[Work request]
Print each line exactly, from the one with "Mishaps and Romance (The" to the very last line of the listing, and keep the pictures out.

[Provided material]
● ● ● ● ●
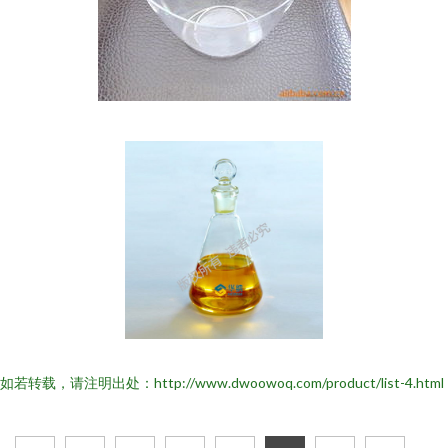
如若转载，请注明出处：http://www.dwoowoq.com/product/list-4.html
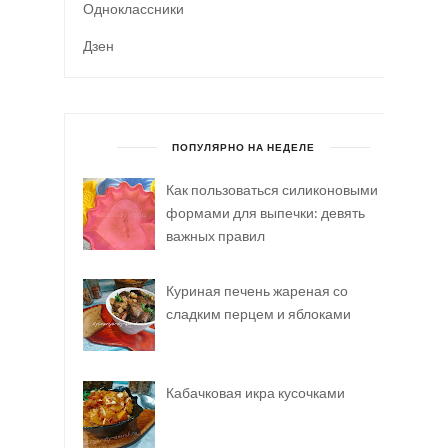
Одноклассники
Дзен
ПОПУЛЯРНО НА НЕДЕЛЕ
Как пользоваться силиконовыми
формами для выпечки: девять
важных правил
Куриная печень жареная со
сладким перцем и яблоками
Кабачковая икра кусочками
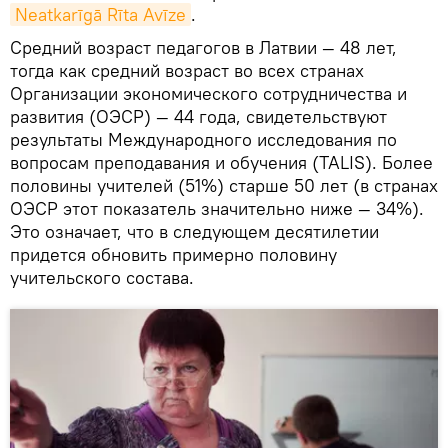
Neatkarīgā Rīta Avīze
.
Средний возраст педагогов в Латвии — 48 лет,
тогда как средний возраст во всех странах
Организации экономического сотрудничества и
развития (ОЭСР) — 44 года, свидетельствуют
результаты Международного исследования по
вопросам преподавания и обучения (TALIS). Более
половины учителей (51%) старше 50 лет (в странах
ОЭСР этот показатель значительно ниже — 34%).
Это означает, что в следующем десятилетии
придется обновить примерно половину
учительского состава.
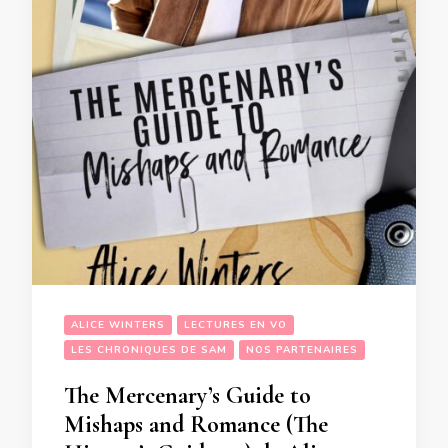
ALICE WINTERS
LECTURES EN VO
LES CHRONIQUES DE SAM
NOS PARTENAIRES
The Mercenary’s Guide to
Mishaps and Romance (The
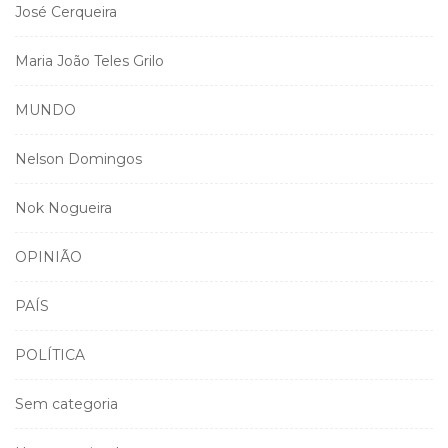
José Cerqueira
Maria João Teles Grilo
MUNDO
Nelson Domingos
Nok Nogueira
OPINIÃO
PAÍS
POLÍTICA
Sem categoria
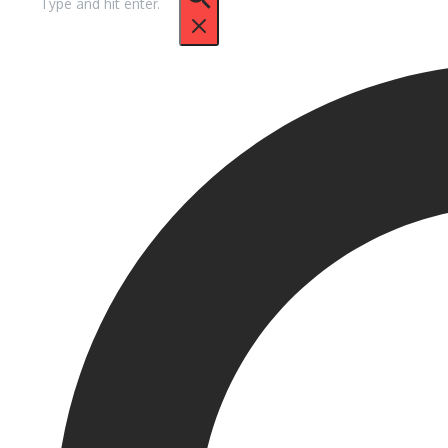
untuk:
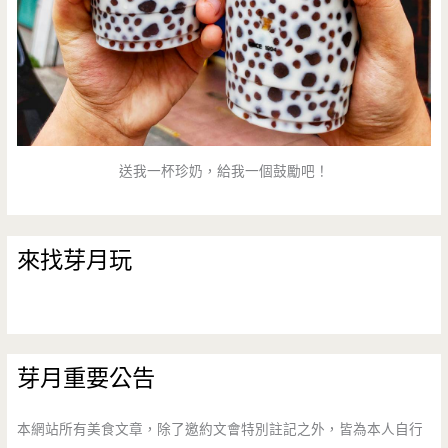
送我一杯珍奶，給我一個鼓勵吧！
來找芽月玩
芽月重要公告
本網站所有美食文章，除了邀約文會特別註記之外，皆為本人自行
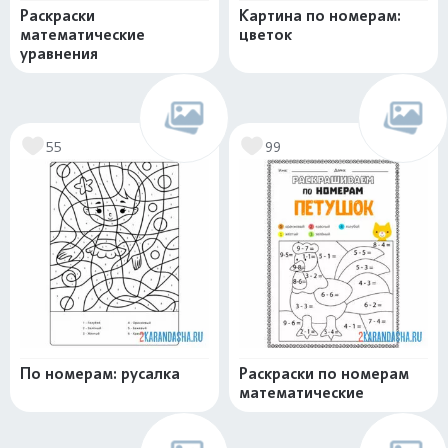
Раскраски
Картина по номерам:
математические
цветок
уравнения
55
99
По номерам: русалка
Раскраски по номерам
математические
● ● ● ● ●
[Solution to this task]
Mishaps and Romance (The
José Cerqueira
Maria João Teles Grilo
MUNDO
Nelson Domingos
Nok Nogueira
OPINIÃO
PAÍS
POLÍTICA
Sem categoria
untuk:
送我一杯珍奶，給我一個鼓勵吧！
來找芽月玩
芽月重要公告
本網站所有美食文章，除了邀約文會特別註記之外，皆為本人自行
Раскраски
Картина по номерам:
математические
цветок
уравнения
55
99
По номерам: русалка
Раскраски по номерам
математические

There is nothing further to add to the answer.